Since 2006, more than 200 attacks on churches have been recorded by the Indonesian Committee on Religion and Peace under Theophilus Bela, president of the Jakarta Christian community forum.

In a report submitted to Catholic charity Aid to the Church in Need (ACN), which supports persecuted and other suffering Christians, Mr. Bela stated that in the first five months of this year, there were 14 attacks on churches and 46 in 2010 as a whole.

Mr. Bela blamed Indonesia President Susilo Bambang Yudhoyono and his government for not doing enough to tackle Islamist anti-Christian violence.

He said: “President Yudhoyono sleeps if there is an attack on Christian churches. If the president sleeps, so do the police.”
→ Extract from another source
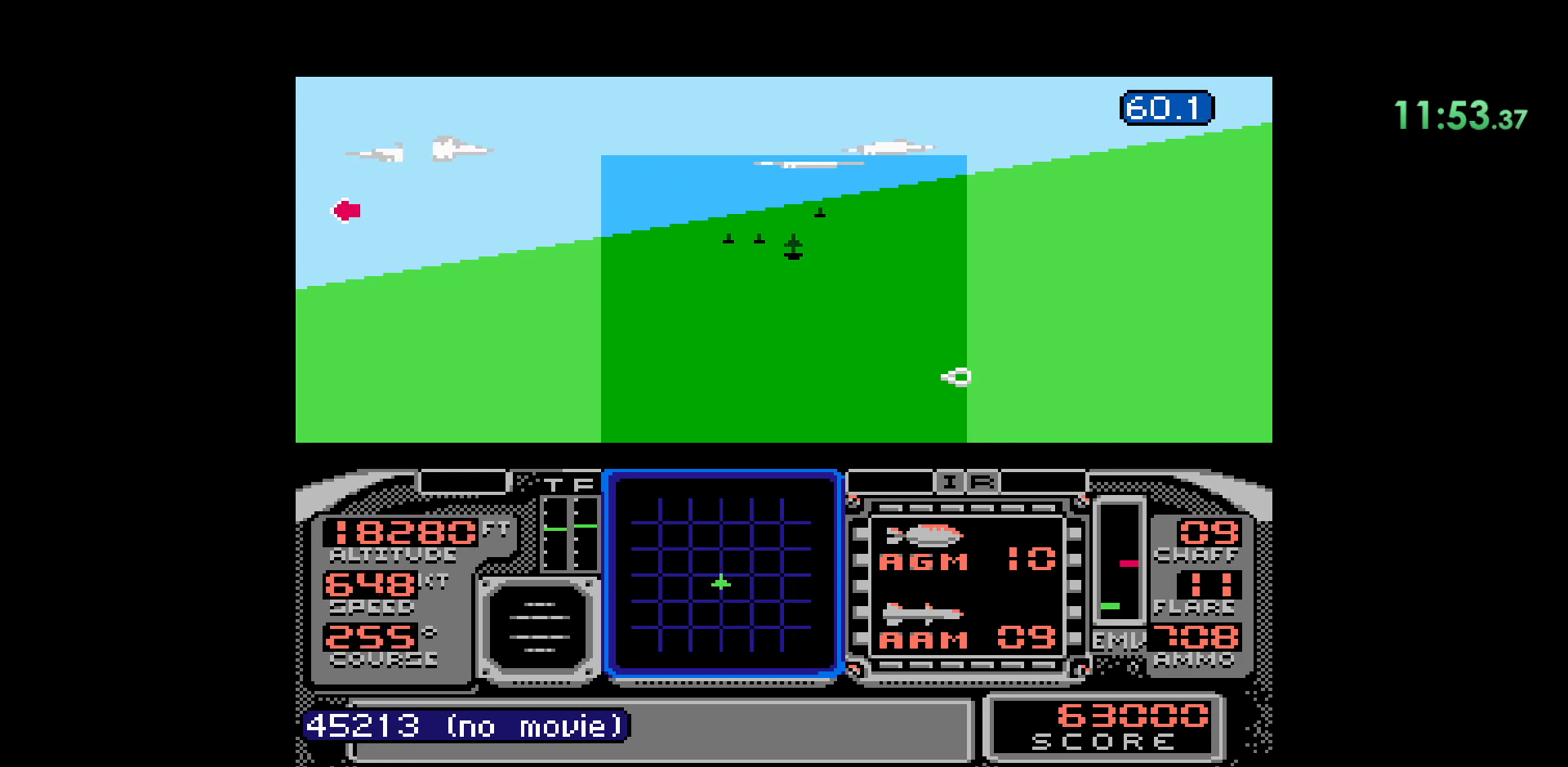
{"dt_ms": 500, "buttons": []}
Mr. Bela reported that since Mr. Yudhoyono became president in May 2004, there have been 286 attacks on churches, higher than at any time except during the country’s political uprisings in the late 1990s.

Mr. Bela went on to warn of Islamist figures and sympathizers infiltrating Mr. Yudhoyono’s government, claiming that a recently appointed government inter-faith advisor is a known radical cleric.

Referring to another government appointee, Mr. Bela said: “I have the impression that Mr. Yudhoyono is afraid of his own minister of religious affairs, who is from an Islamist political party.”

“Mr. Yudhoyono gives the impression that he is rather hesitant to protect the Christians.”

In his report, Mr. Bela states that although attacks on churches in 2011 are so far down on last year, Indonesia’s Christian community of 28.5 million remains the most persecuted religious group in the country.

The report details how in Temanggung, Middle Java province, three churches came under attack in a single day –February 8th, 2011.

One day later, Mr. Bela’s daughter, who lives in the Jakarta suburb of Bekasi, contacted him to report that extremist Muslims were descending on a nearby church and the police intervened after he called them to report the incident.

Explaining the long-term rise in extremist attacks on Christians, Mr. Bela said that urban-based Muslims had reacted badly to Christians coming in from rural areas in search of jobs created by the government’s investment in city factories and other businesses.

He said extremists were enraged by court proceedings against infamous Islamist Abu Bakar Bashir, who allegedly masterminded attacks on churches and whose conviction for conspiracy in the 2002 Bali bombings was overturned by the Supreme Court.

Mr. Bela stressed that in spite of the attacks, Christians remained strong in their faith.

He said, “We Christians are not afraid, because we are also citizens of this country like other groups of our society.”

“The Christians go to their churches regularly and our churches are always full every Sunday.”

Mr. Bela added: “Our country is based on a pluralistic ideology… and we do not have a state religion in our country.”

“The Christians have staged protests against President Yudhoyono by holding religious services on two Sundays in front of his state palace recently.”